_Arbeitsauftrag_. Gib aus dem unten stehenden Newsletter gegen Mobbing den Abschnitt wortgetreu wieder, der mit „Dienstag, 4. November“ anfängt und bis einschließlich „Würde des Menschen....“ weitergeht.

_Vorliegender Text_.
══════════
Dienstag, 4. November 2008

Der Antimobbingnewsletter 14

Für eine Arbeitswelt ohne Schikane, Diskriminierung, Gewalt
und Belästigung (Mobbing)!
Gerichtstermine...Recht und Gerechtigkeit....AGG.....Fernsehsendungen. Würde des Menschen....
Ich kenne keine Furcht, außer wenn ich Angst habe.
Karl Valentin
Wichtige Ausstellung, aus der FR-Online-Ausgabe von heute, der Text ist ungekürzt und spricht für sich selber.
Interview
"Mobbing-Opfer sind oft sehr leistungsstark"
Der Psychologe Thomas von Eisenhart- Rothe betreut seit Jahren Mobbing-Opfer. Während der Ausstellung "Wenn keiner grüßt und alle schweigen" im Haus am Dom wird er über die gesundheitlichen Folgen von Mobbing sprechen.



Psychologe Thomas von Eisenhart-Rothe (Privat)


Frankfurter Rundschau: Herr von Eisenhart-Rothe, welche Krankheiten verursacht Mobbing?

Thomas von Eisenhart-Rothe: Die Hauptebene bei Mobbing-Betroffenen sind Stress-Symptome. Das beginnt mit Ein- und Durchschlafstörungen. Parallel dazu bilden sich Ängste aus. Beides zusammen führt dazu, dass die Personen innerhalb von sechs bis acht Wochen anfangen, Konzentrationsstörungen auszubilden. Das wirkt sich auf die Leistung am Arbeitsplatz aus. Sehr oft produzieren die Betroffenen dann Fehler, was wiederum im Betrieb thematisiert wird. Der Betroffene wird im Betrieb isoliert. Bei einigen Menschen können diese Aktionen in den Bereich der Traumatisierung hineinführen.
══════════
_Datensätze_.
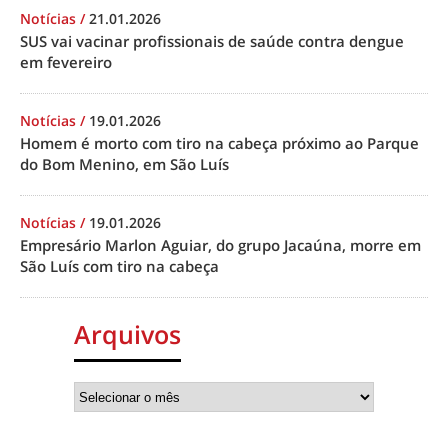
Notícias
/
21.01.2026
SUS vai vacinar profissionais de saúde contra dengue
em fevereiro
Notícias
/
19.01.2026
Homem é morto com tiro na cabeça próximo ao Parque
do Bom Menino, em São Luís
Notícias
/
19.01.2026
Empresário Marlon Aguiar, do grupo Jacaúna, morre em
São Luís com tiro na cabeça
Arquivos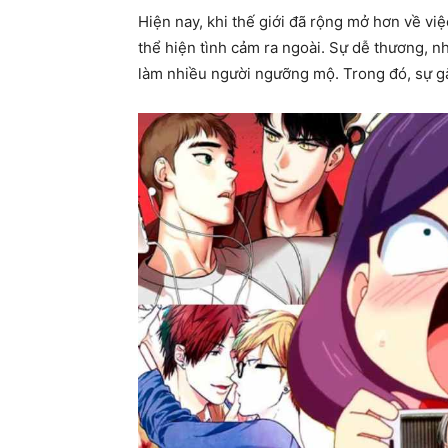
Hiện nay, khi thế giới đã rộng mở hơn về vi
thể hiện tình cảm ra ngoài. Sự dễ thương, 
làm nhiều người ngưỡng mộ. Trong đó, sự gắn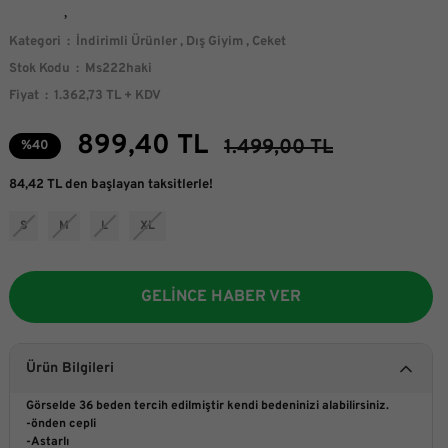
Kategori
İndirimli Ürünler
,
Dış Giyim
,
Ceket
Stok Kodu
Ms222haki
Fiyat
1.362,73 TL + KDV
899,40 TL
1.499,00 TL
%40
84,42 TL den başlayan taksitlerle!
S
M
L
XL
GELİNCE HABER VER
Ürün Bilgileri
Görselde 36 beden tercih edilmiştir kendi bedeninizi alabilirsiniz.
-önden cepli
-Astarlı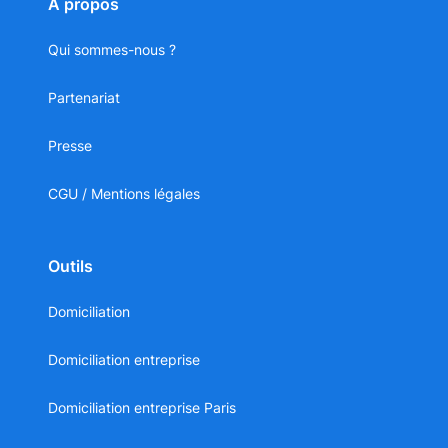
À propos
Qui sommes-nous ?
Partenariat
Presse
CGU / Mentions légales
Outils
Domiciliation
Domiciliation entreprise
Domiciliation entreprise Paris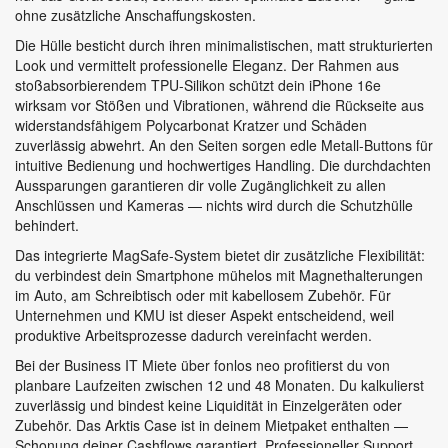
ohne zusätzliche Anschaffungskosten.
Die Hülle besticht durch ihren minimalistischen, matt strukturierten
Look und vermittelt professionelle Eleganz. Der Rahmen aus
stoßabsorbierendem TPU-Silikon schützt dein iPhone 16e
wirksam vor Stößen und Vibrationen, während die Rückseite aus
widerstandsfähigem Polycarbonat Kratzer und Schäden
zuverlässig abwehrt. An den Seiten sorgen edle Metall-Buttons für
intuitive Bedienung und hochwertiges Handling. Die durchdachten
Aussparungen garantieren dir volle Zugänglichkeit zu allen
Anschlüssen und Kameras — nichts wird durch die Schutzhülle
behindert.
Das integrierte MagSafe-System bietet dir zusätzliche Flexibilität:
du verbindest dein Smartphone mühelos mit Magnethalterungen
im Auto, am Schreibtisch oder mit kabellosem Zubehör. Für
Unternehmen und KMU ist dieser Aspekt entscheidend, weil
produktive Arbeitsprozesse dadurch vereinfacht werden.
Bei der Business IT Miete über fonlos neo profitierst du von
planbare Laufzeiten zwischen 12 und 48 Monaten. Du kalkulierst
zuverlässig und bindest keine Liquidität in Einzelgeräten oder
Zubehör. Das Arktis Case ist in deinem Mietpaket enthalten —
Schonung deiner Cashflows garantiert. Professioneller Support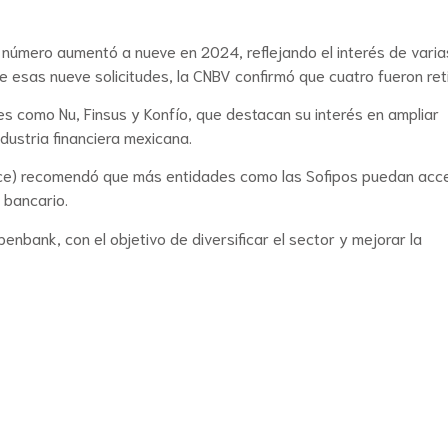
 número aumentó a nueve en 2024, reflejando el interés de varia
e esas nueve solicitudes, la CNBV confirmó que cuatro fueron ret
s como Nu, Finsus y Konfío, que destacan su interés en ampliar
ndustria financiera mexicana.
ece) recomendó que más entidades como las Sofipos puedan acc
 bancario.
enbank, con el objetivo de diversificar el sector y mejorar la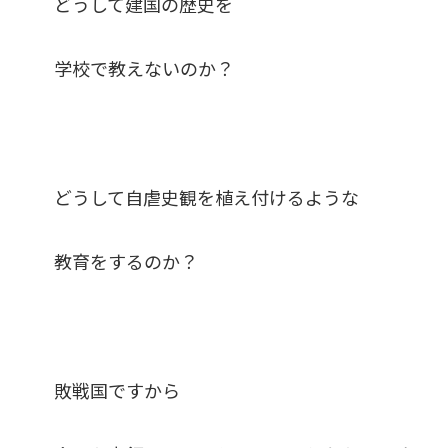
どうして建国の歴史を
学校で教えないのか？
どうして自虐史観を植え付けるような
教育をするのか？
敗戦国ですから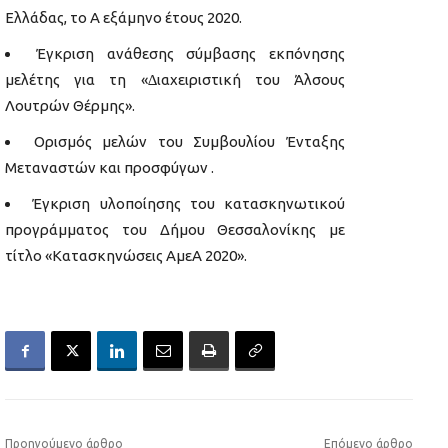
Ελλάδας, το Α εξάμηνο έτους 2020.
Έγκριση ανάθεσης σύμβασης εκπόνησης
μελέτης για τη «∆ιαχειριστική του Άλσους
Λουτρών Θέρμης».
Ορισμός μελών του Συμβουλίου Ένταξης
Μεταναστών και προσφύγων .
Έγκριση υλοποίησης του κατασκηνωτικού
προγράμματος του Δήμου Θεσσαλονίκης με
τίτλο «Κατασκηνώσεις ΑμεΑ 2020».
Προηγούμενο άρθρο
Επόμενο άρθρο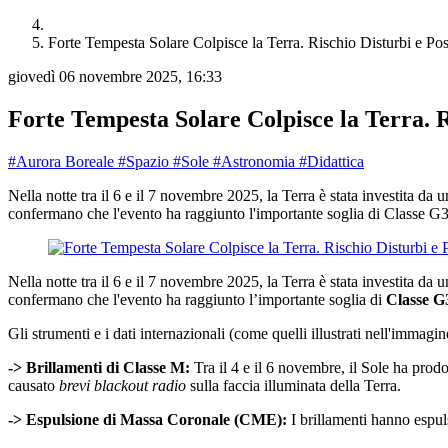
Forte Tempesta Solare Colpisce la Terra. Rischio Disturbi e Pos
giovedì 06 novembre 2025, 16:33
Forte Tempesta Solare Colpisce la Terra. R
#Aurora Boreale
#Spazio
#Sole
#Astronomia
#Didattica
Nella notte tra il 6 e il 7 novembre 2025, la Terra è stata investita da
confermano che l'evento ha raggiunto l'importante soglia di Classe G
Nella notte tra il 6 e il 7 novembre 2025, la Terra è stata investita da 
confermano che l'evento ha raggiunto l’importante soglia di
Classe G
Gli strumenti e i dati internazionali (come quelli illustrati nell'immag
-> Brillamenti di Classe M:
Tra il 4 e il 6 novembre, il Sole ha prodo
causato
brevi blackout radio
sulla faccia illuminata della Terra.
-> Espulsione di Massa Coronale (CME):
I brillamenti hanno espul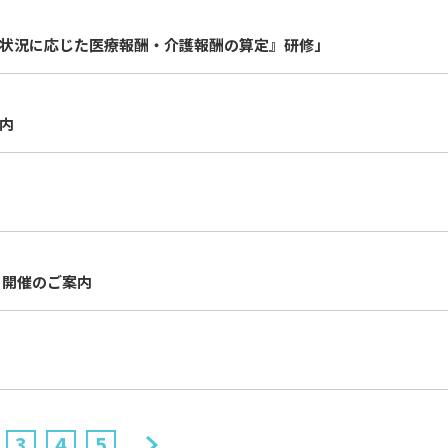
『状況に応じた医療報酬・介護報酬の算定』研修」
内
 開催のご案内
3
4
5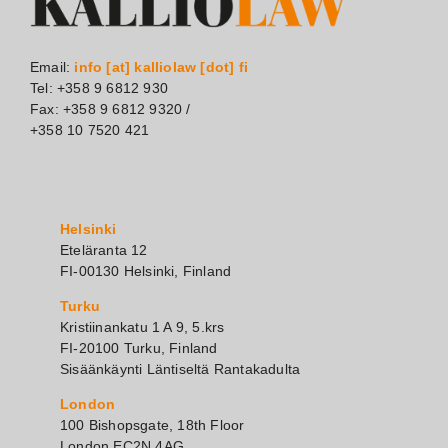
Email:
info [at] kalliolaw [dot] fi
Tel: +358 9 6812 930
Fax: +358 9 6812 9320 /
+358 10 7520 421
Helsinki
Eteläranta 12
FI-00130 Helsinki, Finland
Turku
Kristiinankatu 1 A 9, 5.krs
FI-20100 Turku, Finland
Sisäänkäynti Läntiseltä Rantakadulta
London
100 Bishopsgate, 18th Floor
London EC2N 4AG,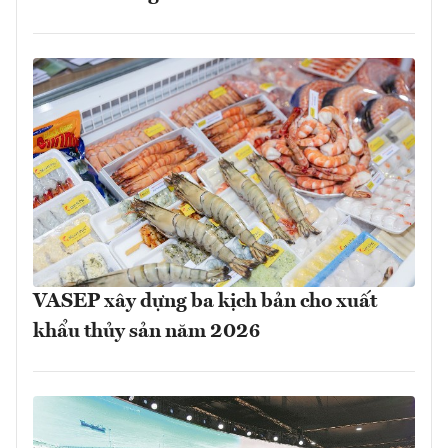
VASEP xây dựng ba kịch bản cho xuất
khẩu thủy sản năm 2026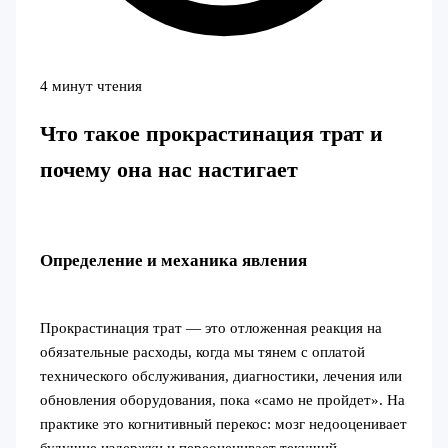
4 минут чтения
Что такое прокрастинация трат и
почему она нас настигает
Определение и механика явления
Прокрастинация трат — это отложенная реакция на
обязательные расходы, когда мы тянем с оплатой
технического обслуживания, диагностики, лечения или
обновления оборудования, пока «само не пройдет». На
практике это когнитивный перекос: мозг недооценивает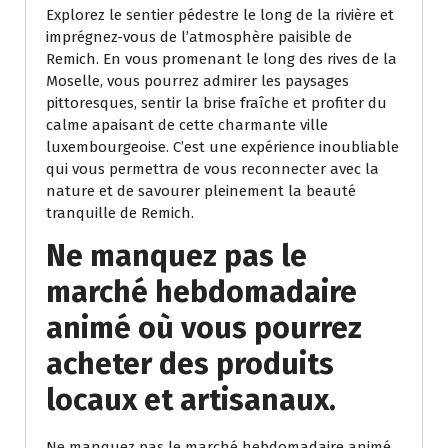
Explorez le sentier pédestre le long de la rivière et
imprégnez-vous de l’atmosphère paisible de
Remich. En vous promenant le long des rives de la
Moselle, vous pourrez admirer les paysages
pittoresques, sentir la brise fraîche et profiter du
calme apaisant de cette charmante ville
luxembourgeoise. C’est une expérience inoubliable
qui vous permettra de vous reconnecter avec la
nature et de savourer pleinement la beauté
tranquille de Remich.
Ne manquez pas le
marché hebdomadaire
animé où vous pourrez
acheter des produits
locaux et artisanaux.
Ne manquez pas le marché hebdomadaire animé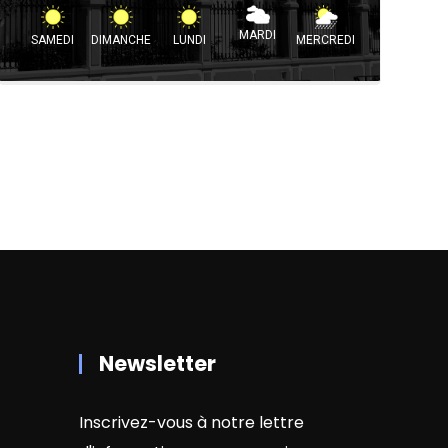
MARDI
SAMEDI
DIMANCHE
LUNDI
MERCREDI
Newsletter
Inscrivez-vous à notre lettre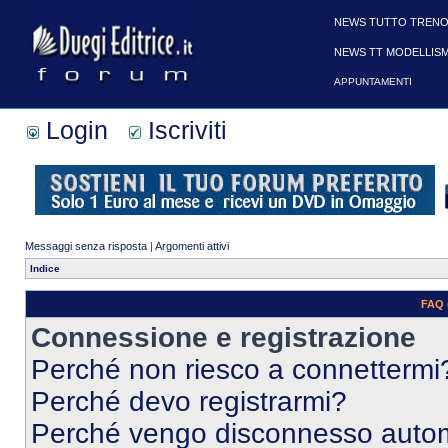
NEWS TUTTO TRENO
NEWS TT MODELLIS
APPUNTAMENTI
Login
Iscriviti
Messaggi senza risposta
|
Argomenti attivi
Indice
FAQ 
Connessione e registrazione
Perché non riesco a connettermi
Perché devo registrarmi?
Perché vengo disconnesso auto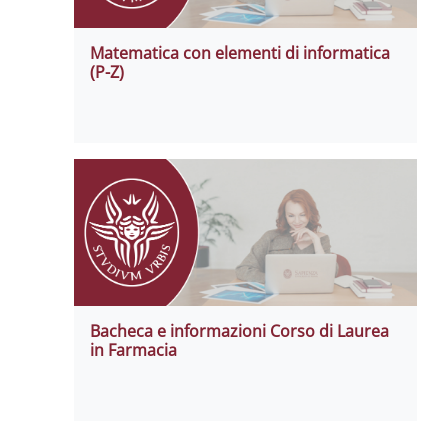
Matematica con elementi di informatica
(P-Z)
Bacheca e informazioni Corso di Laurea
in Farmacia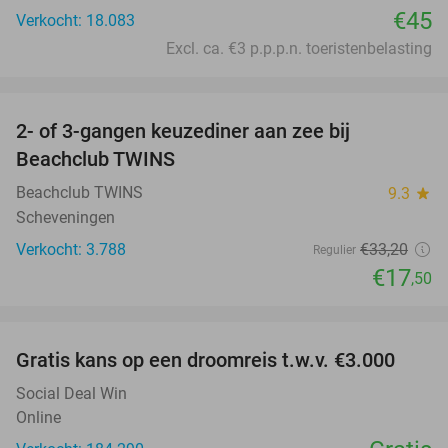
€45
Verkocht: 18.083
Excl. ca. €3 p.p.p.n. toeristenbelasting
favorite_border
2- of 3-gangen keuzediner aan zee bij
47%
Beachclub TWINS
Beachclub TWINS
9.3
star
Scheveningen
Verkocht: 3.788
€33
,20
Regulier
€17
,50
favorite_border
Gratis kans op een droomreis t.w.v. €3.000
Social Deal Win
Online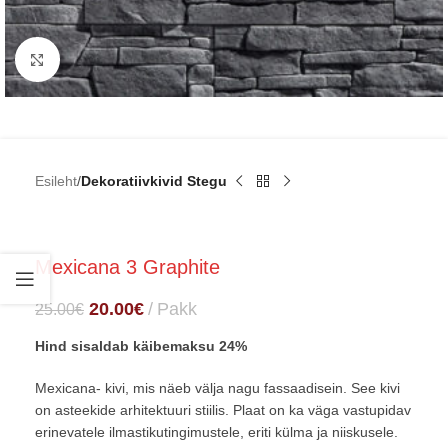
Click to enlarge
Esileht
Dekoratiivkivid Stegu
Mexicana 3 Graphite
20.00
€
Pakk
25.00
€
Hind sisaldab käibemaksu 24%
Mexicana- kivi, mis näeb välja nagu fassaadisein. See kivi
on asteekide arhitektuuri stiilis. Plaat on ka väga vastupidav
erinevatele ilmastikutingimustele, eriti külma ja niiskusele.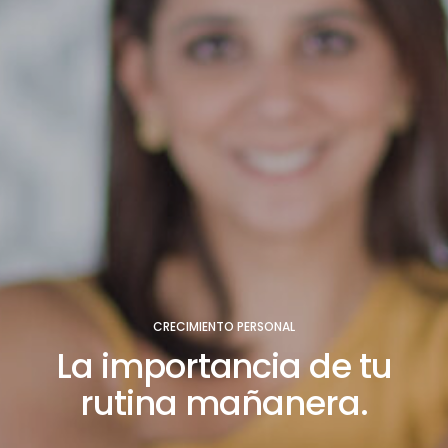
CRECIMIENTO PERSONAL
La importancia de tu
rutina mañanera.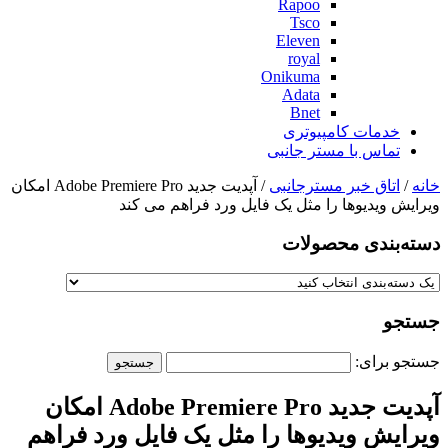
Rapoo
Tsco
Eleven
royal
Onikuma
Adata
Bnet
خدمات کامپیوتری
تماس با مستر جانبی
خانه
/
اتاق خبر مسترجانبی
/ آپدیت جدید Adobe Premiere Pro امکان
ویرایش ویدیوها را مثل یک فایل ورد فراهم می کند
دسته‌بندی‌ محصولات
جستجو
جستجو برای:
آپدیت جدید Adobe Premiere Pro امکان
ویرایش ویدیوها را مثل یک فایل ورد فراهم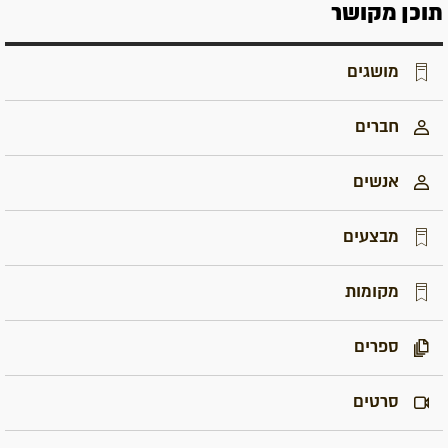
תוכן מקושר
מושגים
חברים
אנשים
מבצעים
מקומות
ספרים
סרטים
══════════
_Ergebnis der Übung_.
Dienstag, 4. November 2008

Der Antimobbingnewsletter 14

Für eine Arbeitswelt ohne Schikane, Diskriminierung, Gewalt
und Belästigung (Mobbing)!
Gerichtstermine...Recht und Gerechtigkeit....AGG.....Fernsehsendungen. Würde des Menschen....